--- The input ---

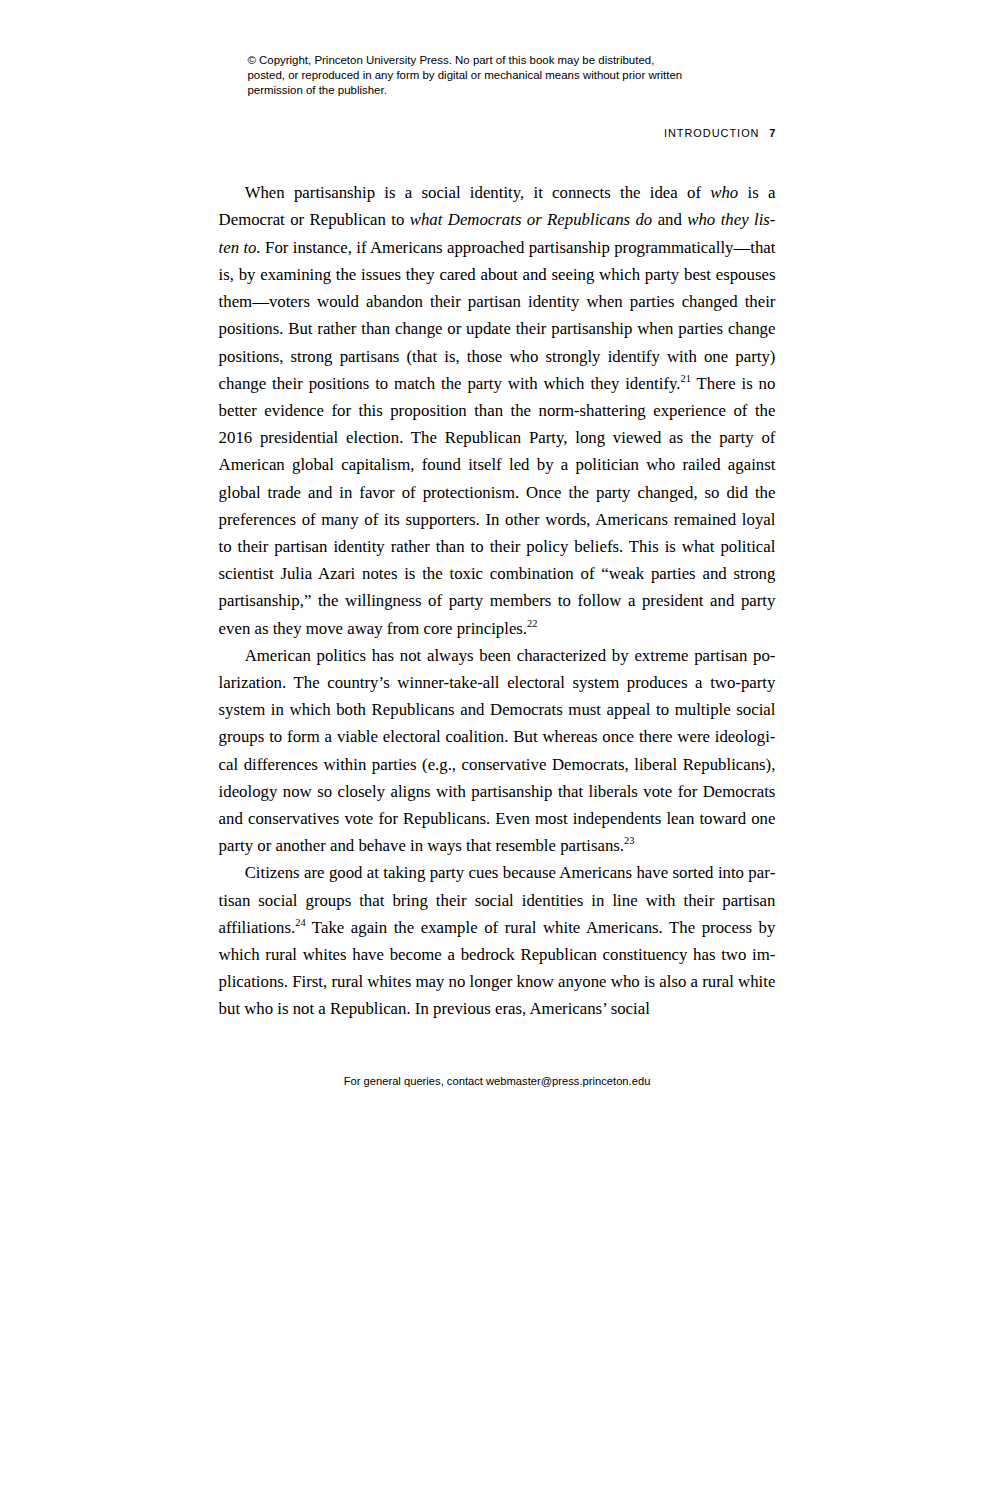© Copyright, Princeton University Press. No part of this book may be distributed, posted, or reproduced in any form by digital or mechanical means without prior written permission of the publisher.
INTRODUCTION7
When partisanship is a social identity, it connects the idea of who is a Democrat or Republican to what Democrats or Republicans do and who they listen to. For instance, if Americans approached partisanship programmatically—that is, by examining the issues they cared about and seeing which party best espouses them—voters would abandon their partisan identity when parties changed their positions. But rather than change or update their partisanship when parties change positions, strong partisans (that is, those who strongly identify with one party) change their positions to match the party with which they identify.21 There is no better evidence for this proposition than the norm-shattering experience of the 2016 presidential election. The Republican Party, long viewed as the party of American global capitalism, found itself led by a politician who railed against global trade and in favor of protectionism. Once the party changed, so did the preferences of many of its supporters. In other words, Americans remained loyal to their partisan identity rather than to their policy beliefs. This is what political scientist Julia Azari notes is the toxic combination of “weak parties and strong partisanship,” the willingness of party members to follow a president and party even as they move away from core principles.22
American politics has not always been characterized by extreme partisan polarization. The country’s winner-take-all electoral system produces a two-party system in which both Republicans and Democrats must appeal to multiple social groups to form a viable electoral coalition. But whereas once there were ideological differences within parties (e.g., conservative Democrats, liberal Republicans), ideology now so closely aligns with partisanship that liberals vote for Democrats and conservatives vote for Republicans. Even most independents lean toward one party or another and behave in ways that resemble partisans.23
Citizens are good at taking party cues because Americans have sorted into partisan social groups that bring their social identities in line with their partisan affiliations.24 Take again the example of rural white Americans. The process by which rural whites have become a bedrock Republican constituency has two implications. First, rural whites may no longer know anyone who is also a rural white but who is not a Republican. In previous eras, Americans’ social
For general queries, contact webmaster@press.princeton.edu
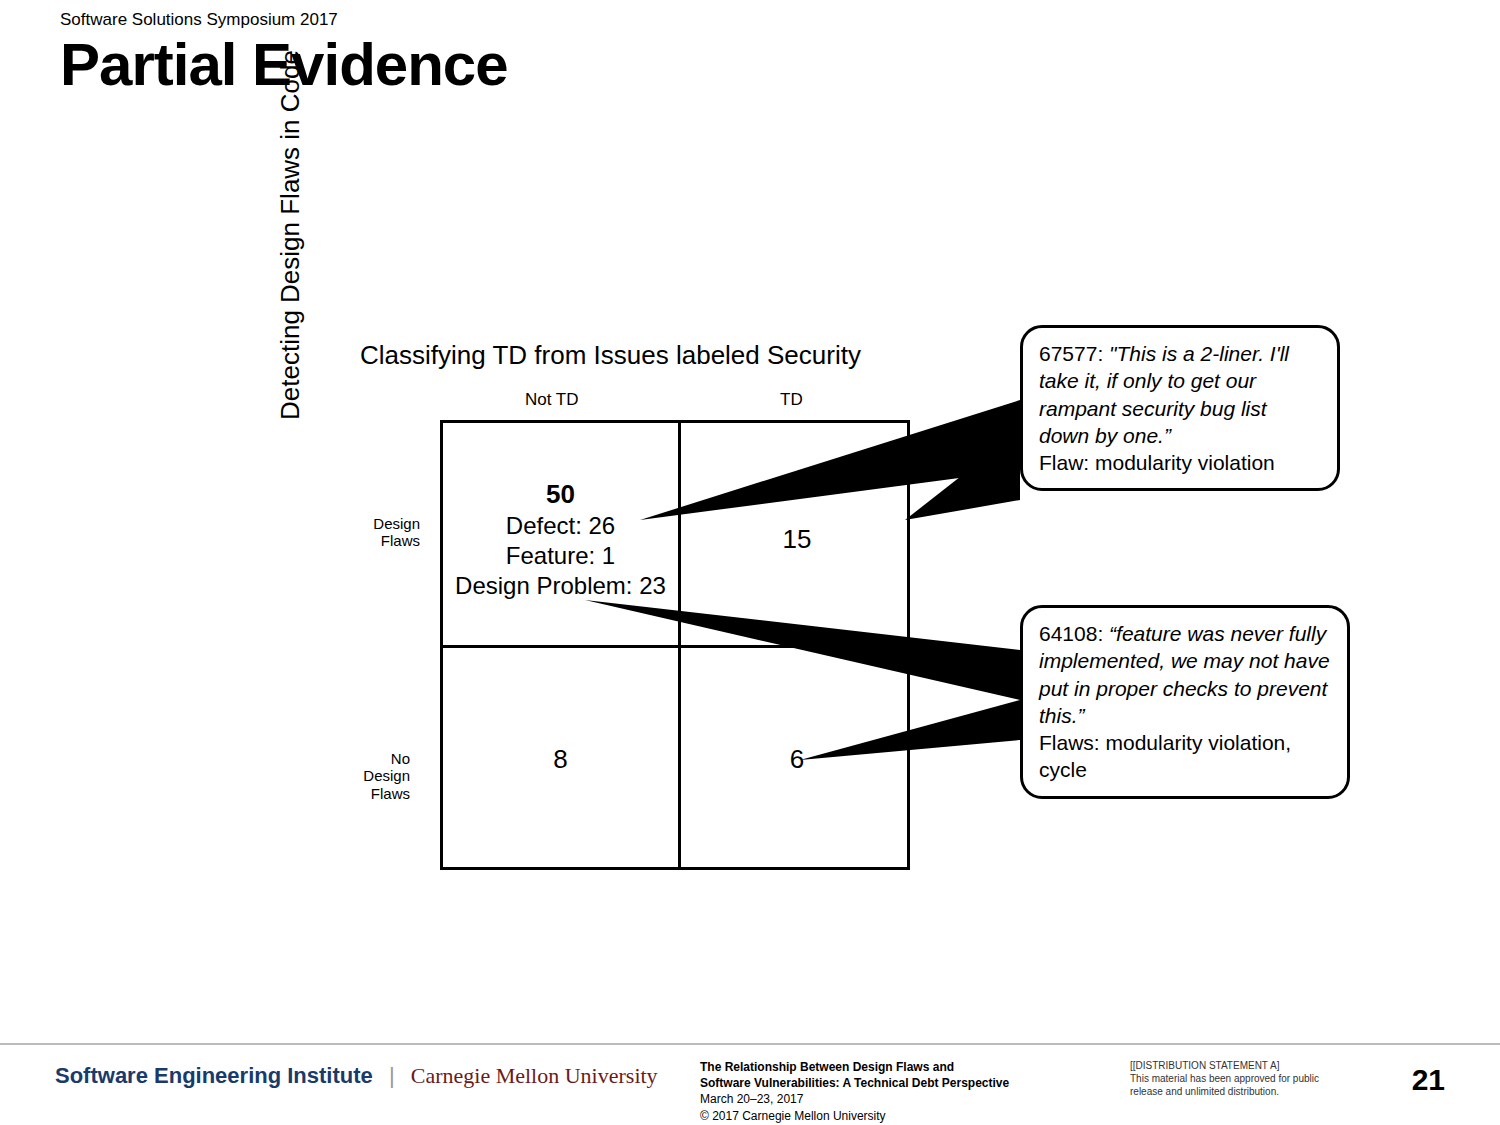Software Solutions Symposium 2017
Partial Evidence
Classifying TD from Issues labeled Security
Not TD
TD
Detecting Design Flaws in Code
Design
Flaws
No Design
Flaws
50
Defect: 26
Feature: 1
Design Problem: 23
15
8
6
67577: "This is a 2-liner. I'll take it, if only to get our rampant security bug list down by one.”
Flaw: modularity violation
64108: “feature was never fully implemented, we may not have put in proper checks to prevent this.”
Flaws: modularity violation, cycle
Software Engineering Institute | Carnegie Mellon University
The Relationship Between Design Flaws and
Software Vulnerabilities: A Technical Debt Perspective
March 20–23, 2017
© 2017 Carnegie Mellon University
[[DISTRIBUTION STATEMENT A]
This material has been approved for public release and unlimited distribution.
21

---
--- The input ---

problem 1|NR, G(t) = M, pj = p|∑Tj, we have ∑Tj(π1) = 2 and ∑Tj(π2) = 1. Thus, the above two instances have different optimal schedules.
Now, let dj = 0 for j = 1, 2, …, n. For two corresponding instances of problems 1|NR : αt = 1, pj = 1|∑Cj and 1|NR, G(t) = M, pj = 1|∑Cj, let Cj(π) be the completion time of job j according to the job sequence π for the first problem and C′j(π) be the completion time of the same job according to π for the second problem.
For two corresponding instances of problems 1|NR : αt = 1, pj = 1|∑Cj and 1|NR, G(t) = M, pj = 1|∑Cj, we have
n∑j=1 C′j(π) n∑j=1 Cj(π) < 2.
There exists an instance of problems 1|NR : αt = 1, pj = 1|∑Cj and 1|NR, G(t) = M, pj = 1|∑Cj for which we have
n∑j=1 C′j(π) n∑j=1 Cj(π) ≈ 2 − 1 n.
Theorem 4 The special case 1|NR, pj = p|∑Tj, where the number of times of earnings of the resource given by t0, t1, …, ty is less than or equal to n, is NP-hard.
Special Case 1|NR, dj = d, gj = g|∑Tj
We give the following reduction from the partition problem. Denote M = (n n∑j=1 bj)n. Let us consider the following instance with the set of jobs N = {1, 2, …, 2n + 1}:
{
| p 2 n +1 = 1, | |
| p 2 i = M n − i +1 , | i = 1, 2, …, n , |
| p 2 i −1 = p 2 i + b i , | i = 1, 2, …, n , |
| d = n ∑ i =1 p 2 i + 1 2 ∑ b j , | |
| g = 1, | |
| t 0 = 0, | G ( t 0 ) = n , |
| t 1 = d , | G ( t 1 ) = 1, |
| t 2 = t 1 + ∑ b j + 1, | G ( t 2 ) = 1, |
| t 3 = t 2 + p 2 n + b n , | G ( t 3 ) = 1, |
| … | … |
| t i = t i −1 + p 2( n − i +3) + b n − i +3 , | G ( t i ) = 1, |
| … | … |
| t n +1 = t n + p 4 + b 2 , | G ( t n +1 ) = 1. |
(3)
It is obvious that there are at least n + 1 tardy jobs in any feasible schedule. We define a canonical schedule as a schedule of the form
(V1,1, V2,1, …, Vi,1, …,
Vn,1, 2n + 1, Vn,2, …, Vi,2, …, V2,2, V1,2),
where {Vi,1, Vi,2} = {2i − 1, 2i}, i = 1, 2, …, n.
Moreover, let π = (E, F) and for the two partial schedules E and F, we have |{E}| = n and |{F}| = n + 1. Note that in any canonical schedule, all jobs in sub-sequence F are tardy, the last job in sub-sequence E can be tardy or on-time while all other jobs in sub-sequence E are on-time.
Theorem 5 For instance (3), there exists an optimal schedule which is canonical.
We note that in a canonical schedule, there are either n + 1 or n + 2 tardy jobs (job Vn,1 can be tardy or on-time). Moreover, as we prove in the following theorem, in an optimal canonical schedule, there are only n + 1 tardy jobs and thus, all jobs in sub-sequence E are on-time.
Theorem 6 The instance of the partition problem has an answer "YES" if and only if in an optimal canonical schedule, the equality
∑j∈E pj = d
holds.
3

---
--- The input ---

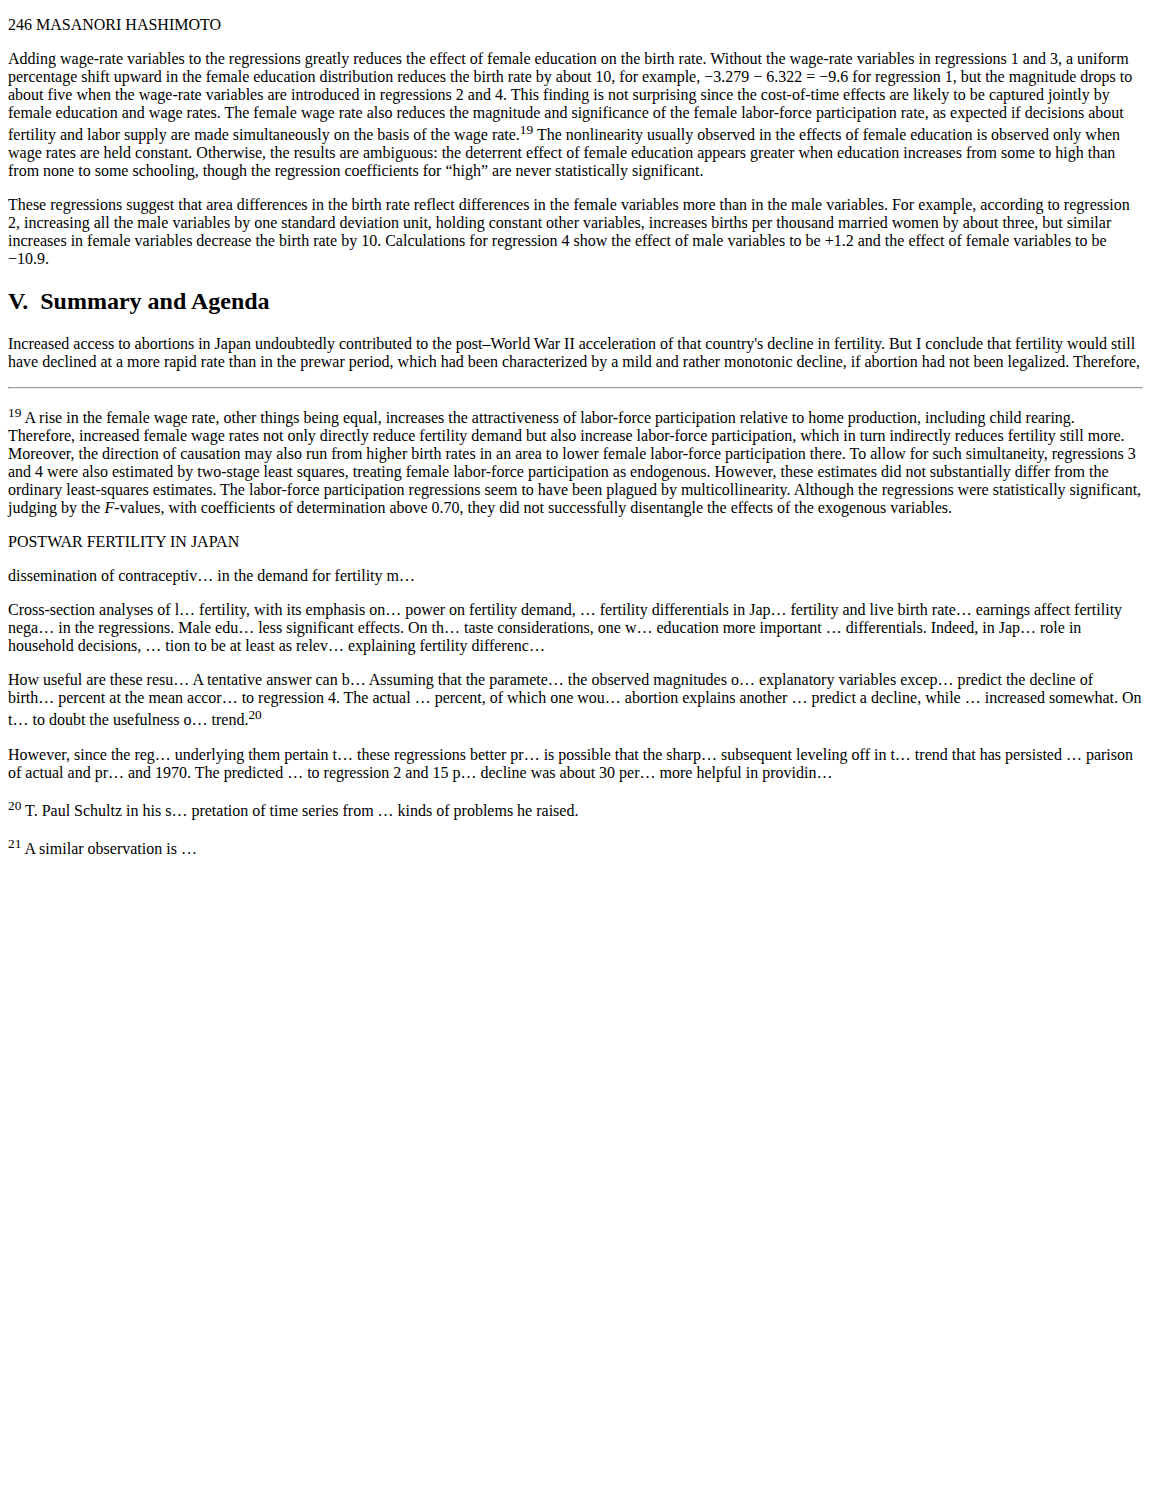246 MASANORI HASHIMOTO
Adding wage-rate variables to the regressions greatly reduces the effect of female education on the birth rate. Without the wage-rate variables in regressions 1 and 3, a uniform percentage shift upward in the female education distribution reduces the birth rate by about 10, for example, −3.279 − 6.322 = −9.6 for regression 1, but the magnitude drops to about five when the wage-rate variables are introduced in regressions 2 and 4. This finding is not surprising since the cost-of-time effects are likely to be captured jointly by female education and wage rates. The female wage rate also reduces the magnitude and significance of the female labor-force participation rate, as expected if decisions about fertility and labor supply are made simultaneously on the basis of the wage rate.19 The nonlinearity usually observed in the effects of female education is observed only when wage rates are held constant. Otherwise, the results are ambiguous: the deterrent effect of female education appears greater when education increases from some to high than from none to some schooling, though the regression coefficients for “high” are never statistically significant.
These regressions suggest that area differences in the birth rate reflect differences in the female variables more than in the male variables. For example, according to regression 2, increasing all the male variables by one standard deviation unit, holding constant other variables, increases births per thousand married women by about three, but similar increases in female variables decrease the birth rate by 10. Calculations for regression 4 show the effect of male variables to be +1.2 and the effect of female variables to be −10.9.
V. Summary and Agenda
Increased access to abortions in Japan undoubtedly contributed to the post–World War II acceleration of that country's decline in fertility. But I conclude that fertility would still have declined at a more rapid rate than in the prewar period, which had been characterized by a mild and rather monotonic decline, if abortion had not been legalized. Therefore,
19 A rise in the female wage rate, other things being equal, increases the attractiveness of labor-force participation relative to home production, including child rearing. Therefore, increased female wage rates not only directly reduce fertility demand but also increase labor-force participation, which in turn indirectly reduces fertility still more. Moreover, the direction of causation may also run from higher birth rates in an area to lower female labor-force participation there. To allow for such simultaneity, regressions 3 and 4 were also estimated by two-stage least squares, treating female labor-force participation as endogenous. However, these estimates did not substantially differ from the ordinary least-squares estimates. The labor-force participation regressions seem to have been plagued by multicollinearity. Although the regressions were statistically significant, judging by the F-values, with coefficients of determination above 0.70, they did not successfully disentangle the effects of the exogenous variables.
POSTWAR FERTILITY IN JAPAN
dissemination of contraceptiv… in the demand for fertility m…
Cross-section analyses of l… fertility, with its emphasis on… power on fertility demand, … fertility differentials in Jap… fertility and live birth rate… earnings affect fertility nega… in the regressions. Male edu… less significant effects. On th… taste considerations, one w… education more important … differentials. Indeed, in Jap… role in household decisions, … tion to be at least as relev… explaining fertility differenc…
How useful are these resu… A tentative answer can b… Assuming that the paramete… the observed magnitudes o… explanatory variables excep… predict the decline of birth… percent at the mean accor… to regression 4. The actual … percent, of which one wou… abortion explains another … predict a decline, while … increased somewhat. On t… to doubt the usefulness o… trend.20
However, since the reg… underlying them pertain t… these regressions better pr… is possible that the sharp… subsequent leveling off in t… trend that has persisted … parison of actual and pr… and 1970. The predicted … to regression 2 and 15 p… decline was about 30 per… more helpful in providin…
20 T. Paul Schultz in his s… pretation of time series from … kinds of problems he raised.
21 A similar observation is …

---

> _What the task asks_
Lines in the data that hold "decline" must be located and copied.

> _Exercise response_
Increased access to abortions in Japan undoubtedly contributed to the post–World War II acceleration of that country's decline in fertility. But I conclude that fertility would still have declined at a more rapid rate than in the prewar period, which had been characterized by a mild and rather monotonic decline, if abortion had not been legalized. Therefore,
How useful are these resu… A tentative answer can b… Assuming that the paramete… the observed magnitudes o… explanatory variables excep… predict the decline of birth… percent at the mean accor… to regression 4. The actual … percent, of which one wou… abortion explains another … predict a decline, while … increased somewhat. On t… to doubt the usefulness o… trend.20
However, since the reg… underlying them pertain t… these regressions better pr… is possible that the sharp… subsequent leveling off in t… trend that has persisted … parison of actual and pr… and 1970. The predicted … to regression 2 and 15 p… decline was about 30 per… more helpful in providin…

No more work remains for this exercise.